DOCUMENT SEGMENT:
------------------------------------
Doug Cutting
Thu, 04 Aug 2005 08:47:26 -0700
Michael Nebel wrote:
The IndexOptimizer uses a different approach. If I read the code right, it takes all terms with an idf under a special threshold and reduces the entries. So the total number of documents for a search changes. With the default configuration only about 10% of the terms stay in the index. So the answer to the query "http" get's (much) smaller.What I still do not know: yes a smaller index makes the system much fast. But at which price does it come? Which numbers make sense?
IndexOptimizer was part of a never-completed attempt to implement a technique somewhat related to what Torsten Suel describes in his "Optimized Query Execution in Large Search Engines with Global Page Ordering":
http://cis.poly.edu/suel/papers/order.pdfA majority of search time is spent considering low-scoring documents for frequent terms, documents which rarely appear in hit lists. Suel re-sorts document lists in the index by a document score, then simply stops searching once a certain number of matches are found. In theory a higher-scoring match could still be found after this point, one with, e.g., very large TF values, but in practice this happens rarely.
At this point I don't think it's worth describing how IndexOptimizer fit into this in more detail. Rather it would be better now to simply write something that could sort a Lucene index so that document numbers increase with some document scoring function. Or, alternately, to sort documents prior to creating the Lucene index.
Doug
------------------------------------
Dataset entries
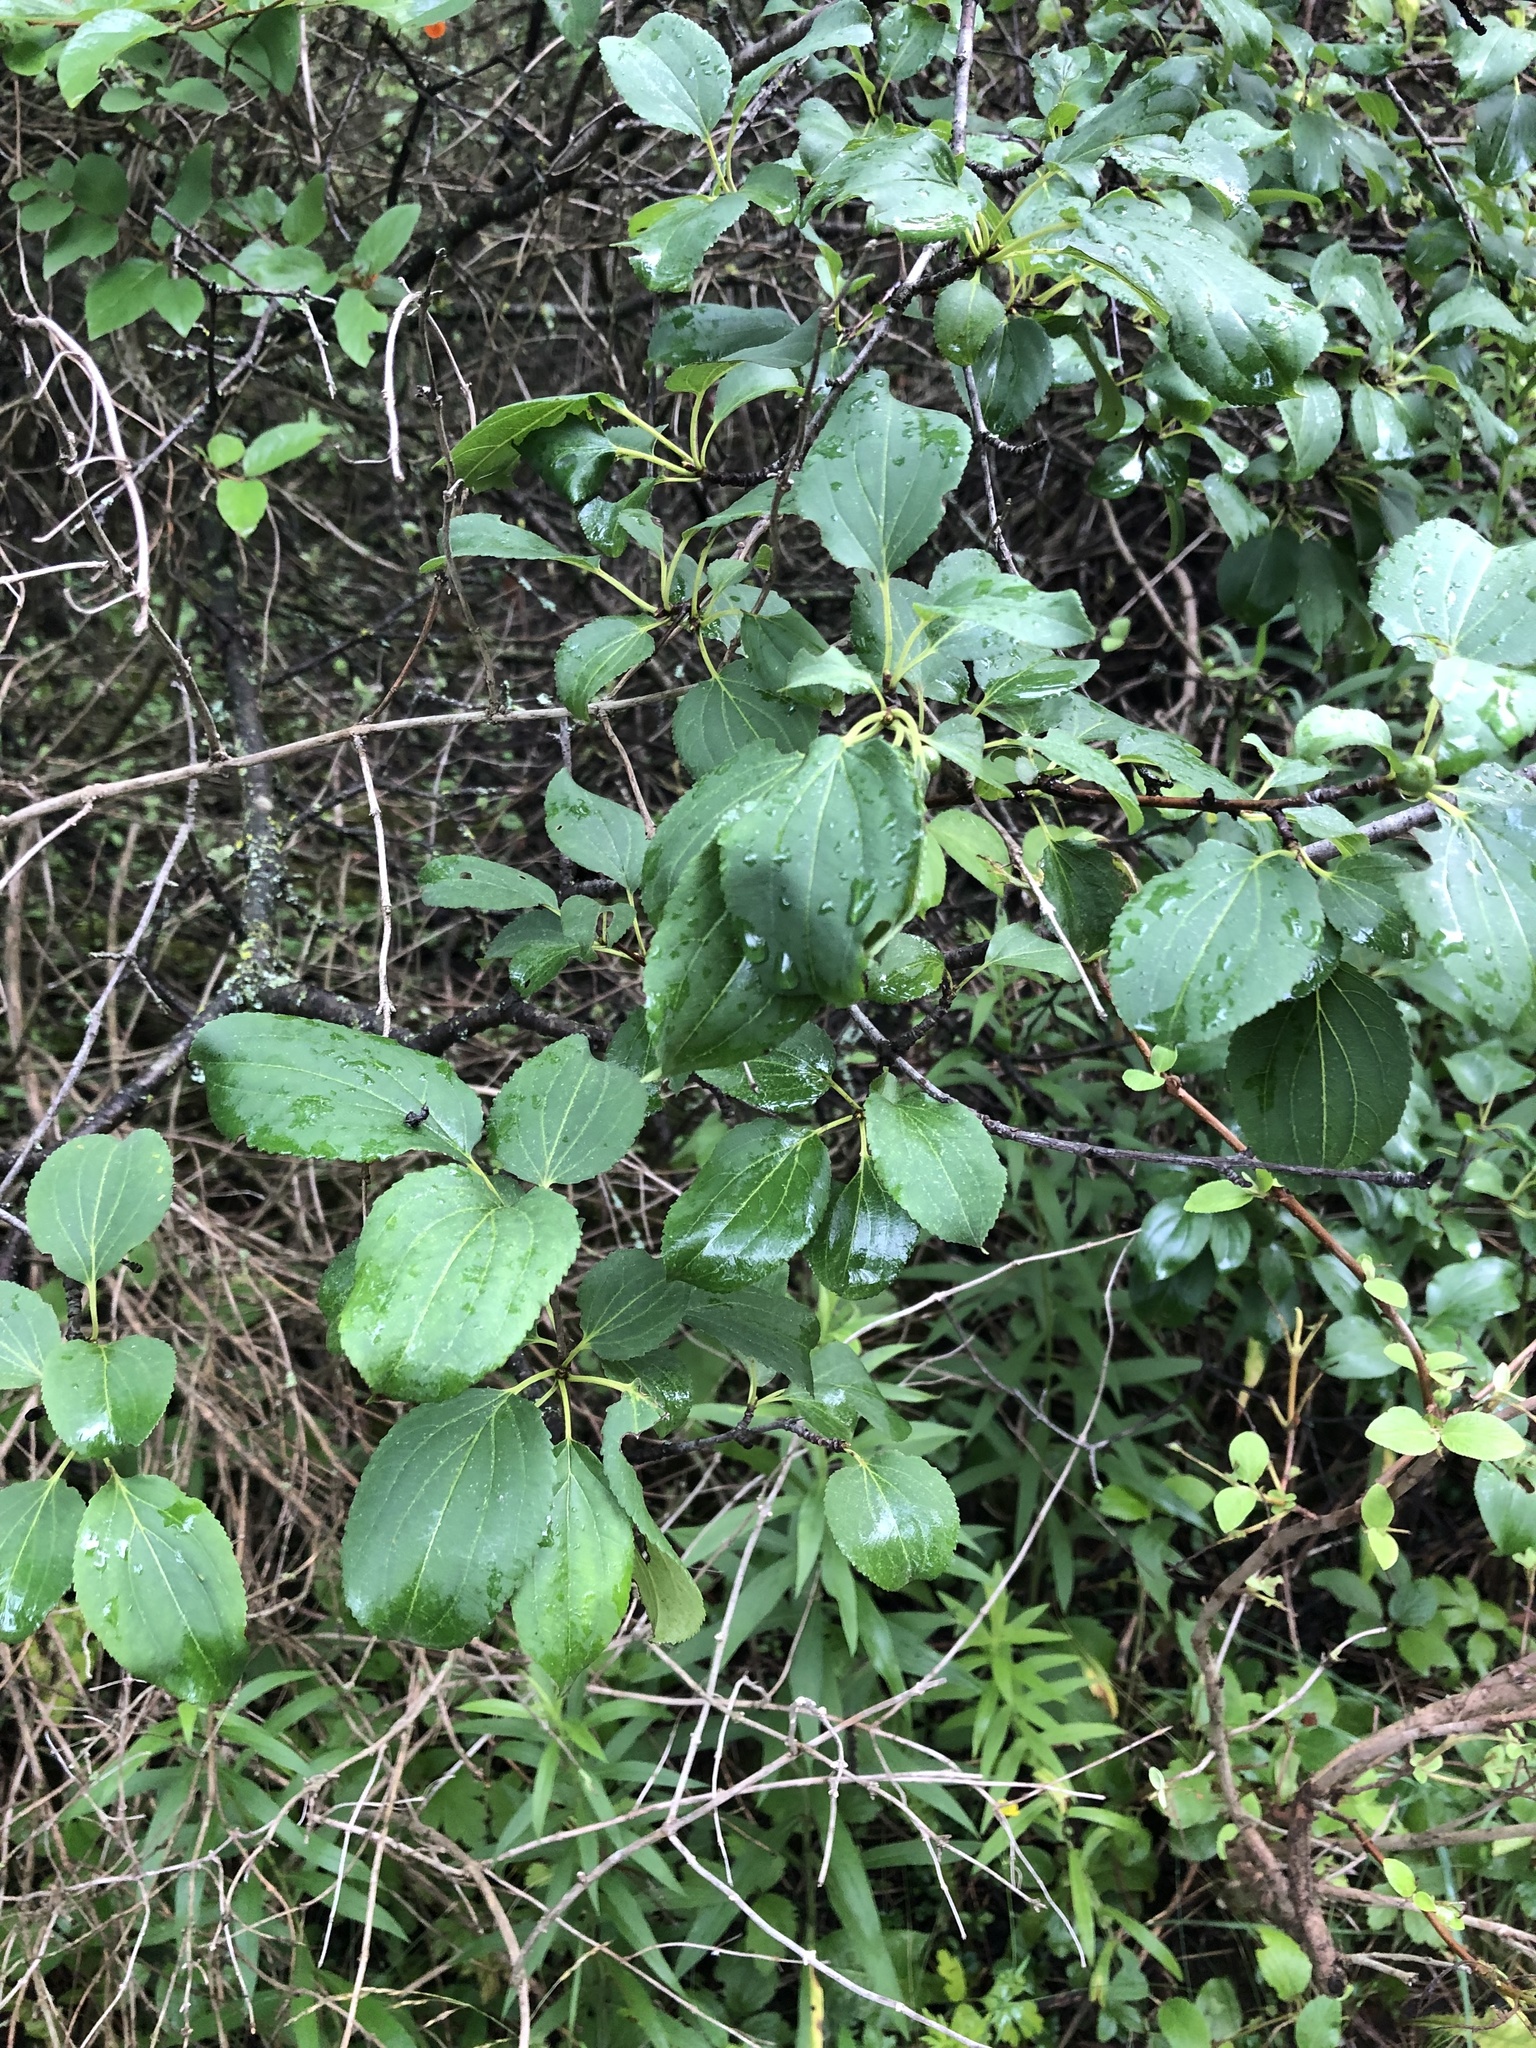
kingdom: Plantae
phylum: Tracheophyta
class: Magnoliopsida
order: Rosales
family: Rhamnaceae
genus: Rhamnus
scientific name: Rhamnus cathartica
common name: Common buckthorn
------------------------------------
DIRECTIONS:
**1)** Does each statement agree with the message about IndexOptimizer? Answer yes or no for each, quoting the words of the message that decide it.
(a) With the default configuration, about 10% of the terms stay in the index.
(b) IndexOptimizer was a finished implementation of Suel's technique.
(c) Suel re-sorts document lists in the index by a document score.
**2)** Edit the listing from the line with "order: Rosales" to the end of the listing, replacing "common name" with "vernacular name" and leaving everything else unchanged. Give only those lines.
The message and the listing have no connection to each other.

PER-TASK ANSWERS:
**1)**
(a) Yes: "With the default configuration only about 10% of the terms stay in the index."
(b) No: "IndexOptimizer was part of a never-completed attempt to implement a technique somewhat related to what Torsten Suel describes"
(c) Yes: "Suel re-sorts document lists in the index by a document score"

**2)**
order: Rosales
family: Rhamnaceae
genus: Rhamnus
scientific name: Rhamnus cathartica
vernacular name: Common buckthorn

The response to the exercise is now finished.